Written task ::
Gather every line in the records below that contains the string "token".

╭──

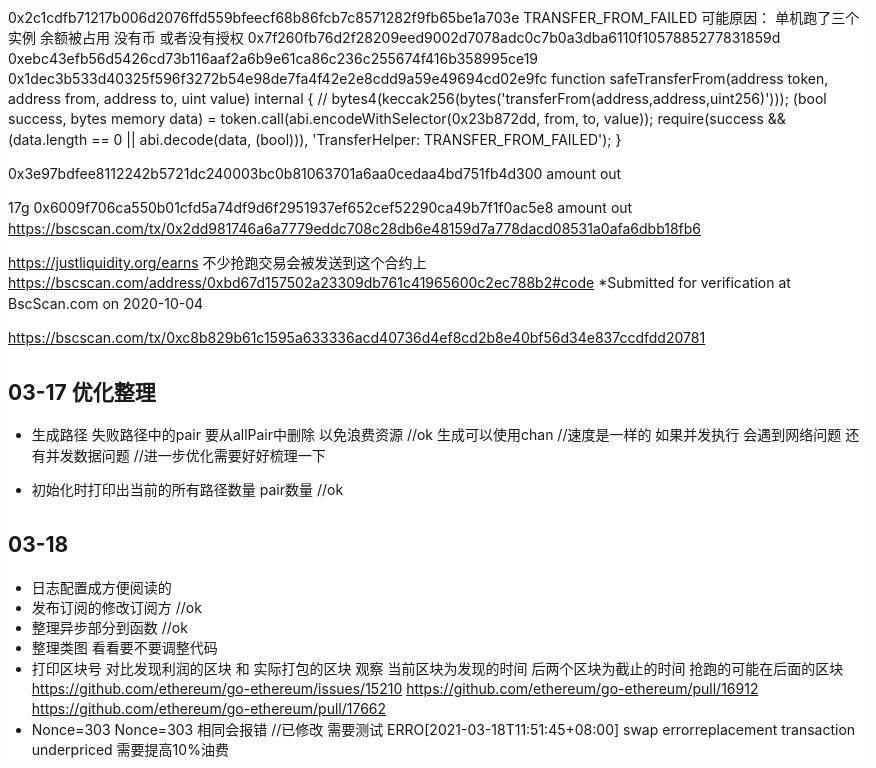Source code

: 
0x2c1cdfb71217b006d2076ffd559bfeecf68b86fcb7c8571282f9fb65be1a703e TRANSFER_FROM_FAILED 
可能原因： 单机跑了三个实例 余额被占用 没有币 或者没有授权
0x7f260fb76d2f28209eed9002d7078adc0c7b0a3dba6110f1057885277831859d
0xebc43efb56d5426cd73b116aaf2a6b9e61ca86c236c255674f416b358995ce19
0x1dec3b533d40325f596f3272b54e98de7fa4f42e2e8cdd9a59e49694cd02e9fc
  function safeTransferFrom(address token, address from, address to, uint value) internal {
        // bytes4(keccak256(bytes('transferFrom(address,address,uint256)')));
        (bool success, bytes memory data) = token.call(abi.encodeWithSelector(0x23b872dd, from, to, value));
        require(success && (data.length == 0 || abi.decode(data, (bool))), 'TransferHelper: TRANSFER_FROM_FAILED');
    }

0x3e97bdfee8112242b5721dc240003bc0b81063701a6aa0cedaa4bd751fb4d300 amount out


17g 
0x6009f706ca550b01cfd5a74df9d6f2951937ef652cef52290ca49b7f1f0ac5e8 amount out
https://bscscan.com/tx/0x2dd981746a6a7779eddc708c28db6e48159d7a778dacd08531a0afa6dbb18fb6


https://justliquidity.org/earns 不少抢跑交易会被发送到这个合约上
https://bscscan.com/address/0xbd67d157502a23309db761c41965600c2ec788b2#code
 *Submitted for verification at BscScan.com on 2020-10-04


https://bscscan.com/tx/0xc8b829b61c1595a633336acd40736d4ef8cd2b8e40bf56d34e837ccdfdd20781



## 03-17 优化整理
* 生成路径
	 失败路径中的pair 要从allPair中删除 以免浪费资源 //ok
	 生成可以使用chan //速度是一样的  如果并发执行 会遇到网络问题 还有并发数据问题  //进一步优化需要好好梳理一下

* 初始化时打印出当前的所有路径数量 pair数量 //ok

## 03-18 
* 日志配置成方便阅读的 
* 发布订阅的修改订阅方  //ok
* 整理异步部分到函数 //ok
* 整理类图  看看要不要调整代码
* 打印区块号
	对比发现利润的区块 和 实际打包的区块 
	观察
	当前区块为发现的时间
	后两个区块为截止的时间
	抢跑的可能在后面的区块
	https://github.com/ethereum/go-ethereum/issues/15210
	https://github.com/ethereum/go-ethereum/pull/16912
	https://github.com/ethereum/go-ethereum/pull/17662
* Nonce=303 Nonce=303 相同会报错  //已修改 需要测试
	ERRO[2021-03-18T11:51:45+08:00] swap errorreplacement transaction underpriced
	需要提高10%油费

╰──

Task solution ::
  function safeTransferFrom(address token, address from, address to, uint value) internal {
        (bool success, bytes memory data) = token.call(abi.encodeWithSelector(0x23b872dd, from, to, value));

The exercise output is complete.